Bridges often played hotheads in his early career, but this time, he basically a conscientious homesteader who will only turn combustible when pushed, which is what happens here. This is basically the familiar screen-Western story of cattle concerns who’ve had it with town invaders who want to spoil grazing land with their planted crops, setting off what come to seem like routine house torchings perpetrated against those lucky enough even to have a house (much of the cast seems to be living in covered wagons). Scott has go it alone much of the time because Edgar Buchanan plays the Abilene sheriff, casting that makes it a slam-dunk that this guy is as likely to be drinking at 10 in the morning as anyone else in the cast. As usual in these bread-and-butter Westerns, the attitude toward death is rather cavalier; reports of one altercation’s double death is met all the concern one might get from hearing someone say he’s about to visit Rhonda’s store because he needs a new truss and some hard-rock candy.
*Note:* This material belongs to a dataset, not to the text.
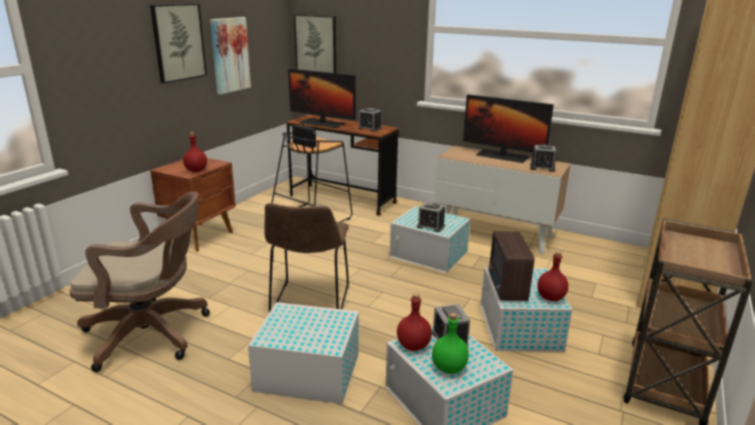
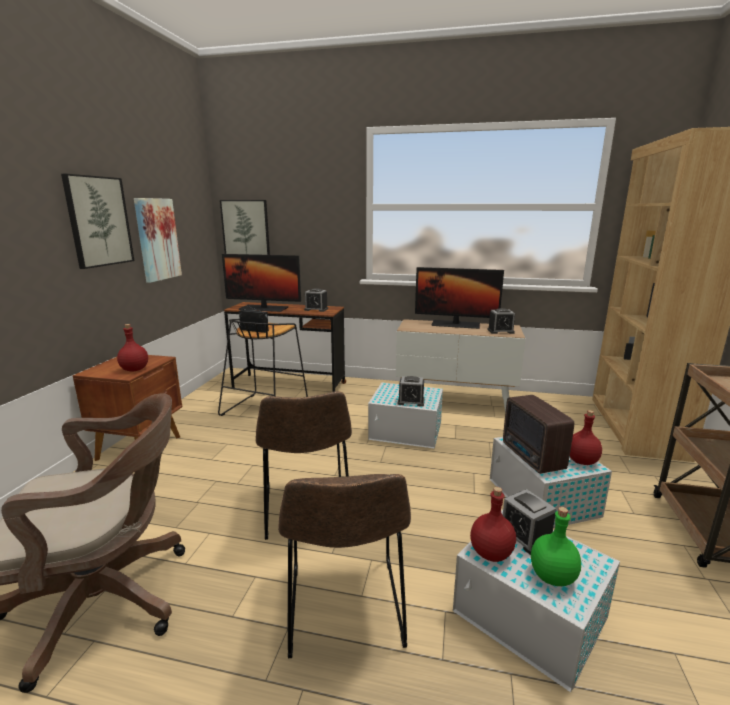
camera: 15 degrees left, 5 degrees down
white storage box [248,302,359,404] -> brown chair [278,474,411,658]

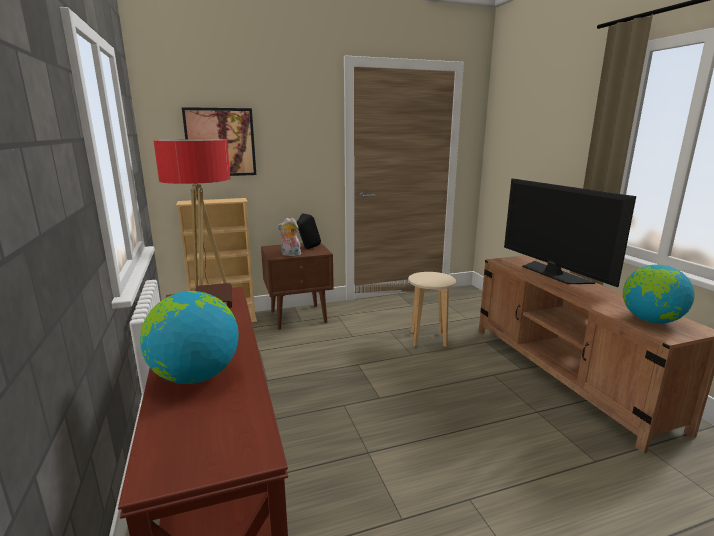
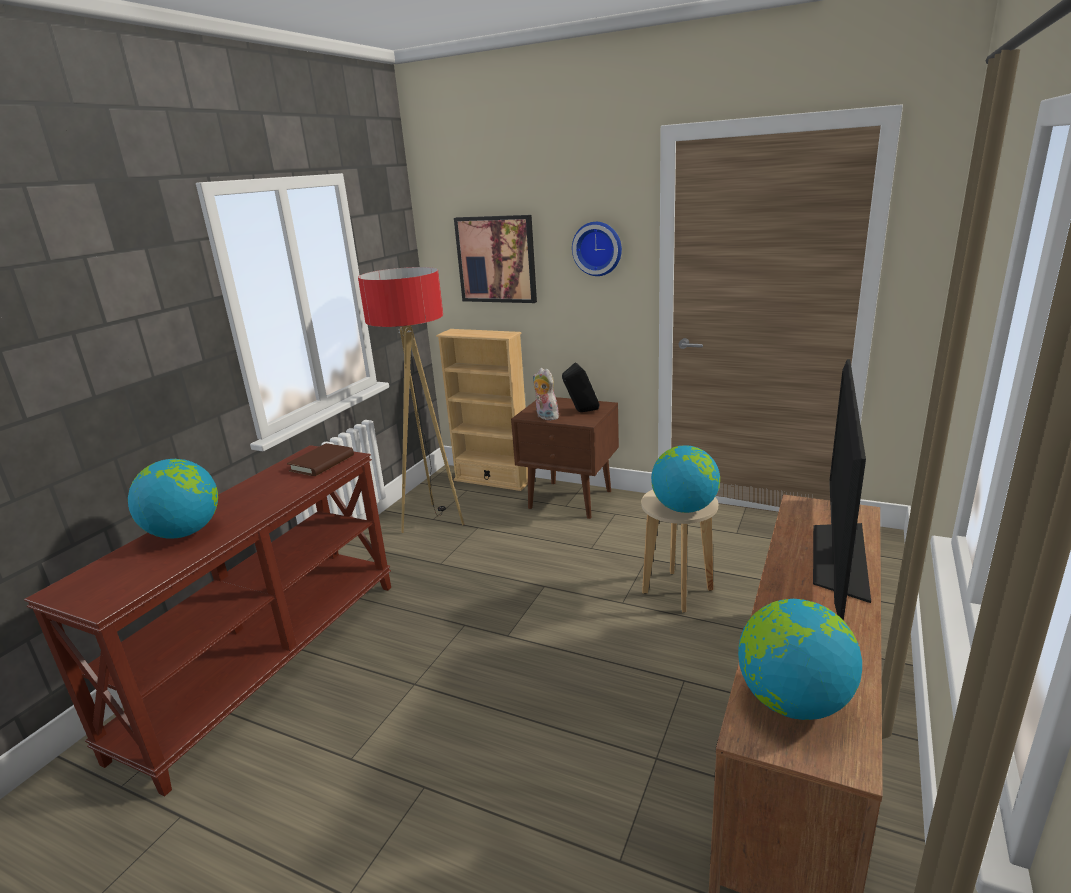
camera: 45 degrees right, 5 degrees up
none -> wall clock [572,222,622,276]
none -> globe [651,445,720,513]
Town is the kind of ’40s indie that usually descends into public domain hell, so the selling point here is a utilized 35mm fine grain from the British Film Institute (the print carries the familiar Brit censor board logo at the beginning). There’s a little wear but not nearly as much as I might have expected, and the black-and-white contrast levels were surprisingly robust on my 75-inch Samsung. Panamint is a British distributor with a tiny repertoire whose owner must have something of a Fleming yen, given that one of the company’s other titles is 1953’s Inferno (one of the greatest-looking Technicolor Blu-rays I know), in which the murderous wife she plays is not spending much time in church pews. Fleming also supplies a remembrance of what was only her second major screen appearance in an accompanying 16-page booklet that further provides welcome bios of AT’s cast/crew principals — though either an editing error or downright mistakes wreak some havoc in the list of cinematographer Archie Stout’s subsequent credits. The director here was Edwin L. Marin, who did a lot of Scott Westerns that I’ve either never seen or haven’t seen in decades (a couple of them recently came out on Blu-ray). At the time, Marin had recently done Tall in the Saddle, in which Ella Raines became one of my two favorite John Wayne leading ladies (Gail Russell would be the other) who were not named Maureen O’Hara. In Saddle’s case, Raines was more like a leading tomboy — and combined with the knockabout interplay between Scott and Dvorak here, there’s heavy indication that Marin must have had a flair for portraying romantic tension.